Tout le problème maintenant est de savoir dans quelle mesure ces définitions s’appliquent aux objets mathématiques. Beaucoup de ceux-ci s’inscrivent bien dans les cadres de l’intuition tels qu’ils sont énoncés par Kant (je peux me figurer un triangle et le tracer), mais certains leur échappent. Ce sont des objets transcendants dans la mesure où ils sont infinis. Le génie mathématique a su domestiquer l’infini en le représentant par un symbole commode (∞) ; mais une chose est de poser cet objet et une autre de l’explorer. Certes il arrive que certaines fulgurances de l’esprit soient d’authentiques épiphanies d’où jaillissent théorèmes et formules, avec une mise en présence de l’immédiat sans passer par les intermédiaires (c’était le cas pour Ramanujan), mais saisir l’infini dans sa globalité comme une totalité analytique est chose impossible.

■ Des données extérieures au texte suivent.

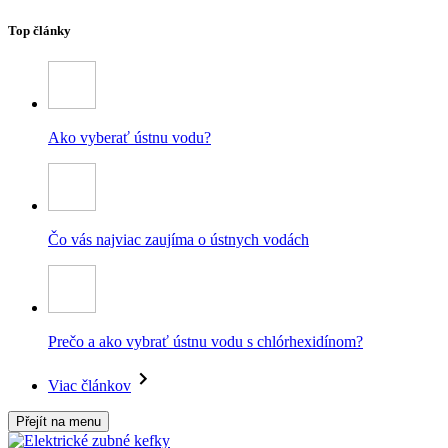
Top články
Ako vyberať ústnu vodu?
Čo vás najviac zaujíma o ústnych vodách
Prečo a ako vybrať ústnu vodu s chlórhexidínom?
Viac článkov
Přejít na menu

Le grand mérite de Kant est de nous avoir invités à bien distinguer bornes et limites. La science progresse et repoussera sans cesse les bornes de la connaissance (on connaîtra toujours plus de nombres premiers et de décimales du nombre π), mais il y a des domaines où l’homme restera à jamais limité car ils sont au-delà de son expérience sensible. Aucun savant n’apportera jamais la preuve de l’existence de Dieu. Dieu peut être objet de pensée, de croyance mais pas de connaissance. Pour autant, je peux m’en faire une idée utile pour la morale, exactement comme les mathématiciens peuvent se faire une idée utile de l’infini à travers des conjectures. Tout le mystère de Petros Papachristos est là : son esprit arrive aux confins des bornes et des limites. La philosophie kantienne trace une ligne de démarcation entre les deux et nous invite à la respecter ; mais cette sagesse s’accommode-t-elle de la nature de l’homme, de son hybris (à l’instar de Petros où se mêlent passion de connaître et désir de gloire), mais aussi hélas de son obscurantisme qui veut nous faire prendre une croyance pour une connaissance, ou plus insidieusement de ses idéologies qui, en cherchant à se faite labelliser par la science, prétendent à ce qu’on les prenne pour des vérités ?
Louis Dizier
P.S Il faut distinguer conjecture de Goldbach faible ( tout nombre impair supérieur ou égal à 5 peut s’écrire comme la somme de trois nombres premiers) et conjecture de Golbach forte (tout nombre pair s’écrit comme somme de deux nombres premiers) qui implique la conjecture faible. En revanche, la conjecture faible n’implique pas la conjecture forte. La preuve de la conjecture faible a été achevée en 2013 par le mathématicien péruvien Harald Helfgott (à l’époque à l’ENS Ulm). Son article n’a pas encore été accepté pour publication dans une revue, mais beaucoup de mathématiciens pensent que sa preuve est correcte.